I never normally eat grapefruit. I mean who would voluntarily eat such a bitter fruit for breakfast?! But don't judge this citrus fruit too soon. Prepared in the right manner, it's actually not as bitter nor as acidic as you would think. The secret is to take the skin and the pith (that's the white stuff) off the segments, because that's what makes the fruit bitter. It's a bit time consuming but when you taste this salad, you'll know it's well worth the effort. As you can see from this photo, I inadvertently bought a pink grapefruit today.
I came up with this recipe ca. 1991 and was rather proud of it. Imagine my surprise when months later I walked past an Edinburgh vegetarian restaurant and browsing the menu for that week/month saw an avocado and grapefruit salad listed among the starters...
The following recipe serves 4.
2 ripe avocados
2 small or 1 large grapefruit
freshly ground black pepper
1tsp dried mixed herbs
1-2tbsp sherry vinegar
1tbsp extra virgin or cold pressed sunflower oil
a few lettuce leaves, if available
1. Prepare the vinaigrette first by mixing pepper, salt, herbs, mustard with vinegar adding the oil last.

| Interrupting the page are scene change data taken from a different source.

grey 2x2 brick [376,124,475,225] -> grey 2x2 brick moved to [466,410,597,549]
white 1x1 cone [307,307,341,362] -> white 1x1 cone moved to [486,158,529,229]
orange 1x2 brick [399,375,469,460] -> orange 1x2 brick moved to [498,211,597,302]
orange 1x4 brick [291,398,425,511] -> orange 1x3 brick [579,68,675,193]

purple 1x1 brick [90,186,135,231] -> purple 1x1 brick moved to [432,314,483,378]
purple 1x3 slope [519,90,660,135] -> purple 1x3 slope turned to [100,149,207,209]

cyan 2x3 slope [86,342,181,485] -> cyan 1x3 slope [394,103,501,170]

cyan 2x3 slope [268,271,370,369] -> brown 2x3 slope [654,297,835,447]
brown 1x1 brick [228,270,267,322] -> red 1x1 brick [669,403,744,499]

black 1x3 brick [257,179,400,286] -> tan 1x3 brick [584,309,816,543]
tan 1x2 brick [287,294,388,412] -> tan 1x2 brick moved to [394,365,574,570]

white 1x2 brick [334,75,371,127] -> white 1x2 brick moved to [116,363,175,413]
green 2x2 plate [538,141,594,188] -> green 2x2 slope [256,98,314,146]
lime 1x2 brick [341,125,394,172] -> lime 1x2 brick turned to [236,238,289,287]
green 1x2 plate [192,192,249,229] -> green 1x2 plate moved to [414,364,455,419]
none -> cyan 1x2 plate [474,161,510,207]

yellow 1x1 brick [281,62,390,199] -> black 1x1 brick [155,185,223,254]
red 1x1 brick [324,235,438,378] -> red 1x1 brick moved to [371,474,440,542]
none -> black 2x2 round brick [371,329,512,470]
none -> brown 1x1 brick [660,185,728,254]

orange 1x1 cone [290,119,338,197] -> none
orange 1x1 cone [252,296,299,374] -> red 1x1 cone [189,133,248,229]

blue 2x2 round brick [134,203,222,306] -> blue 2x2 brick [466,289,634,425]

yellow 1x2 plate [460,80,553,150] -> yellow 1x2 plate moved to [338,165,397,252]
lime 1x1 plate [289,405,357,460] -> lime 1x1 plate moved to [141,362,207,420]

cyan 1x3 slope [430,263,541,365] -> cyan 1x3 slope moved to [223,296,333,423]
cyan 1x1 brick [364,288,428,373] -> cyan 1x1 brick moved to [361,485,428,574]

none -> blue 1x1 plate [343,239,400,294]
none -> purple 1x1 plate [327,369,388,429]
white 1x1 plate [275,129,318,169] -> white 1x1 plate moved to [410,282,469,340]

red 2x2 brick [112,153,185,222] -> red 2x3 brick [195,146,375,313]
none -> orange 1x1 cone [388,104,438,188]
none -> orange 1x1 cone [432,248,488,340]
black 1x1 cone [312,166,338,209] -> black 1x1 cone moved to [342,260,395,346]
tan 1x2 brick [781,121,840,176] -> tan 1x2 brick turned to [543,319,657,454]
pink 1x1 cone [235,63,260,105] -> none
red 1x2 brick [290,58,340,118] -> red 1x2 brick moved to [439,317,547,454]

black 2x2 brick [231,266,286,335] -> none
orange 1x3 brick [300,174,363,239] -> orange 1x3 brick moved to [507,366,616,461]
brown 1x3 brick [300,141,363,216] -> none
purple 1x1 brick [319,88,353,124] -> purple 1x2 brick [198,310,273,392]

2, Peel grapefruit and divide into segments. Carefully remove the skin and pith from the segments and tear into bite-sized chunks.
3. Scatter lettuce leaves, if used, onto plates. Cut the avocados in halves, remove the stone and sprinkle with a little lemon juice. Arrange the grapefruit chunks and using a tea spoon remove the avocado from its skin in chunks adding it to the grapefruit.
4. Drizzle with the vinaigrette and serve immediately.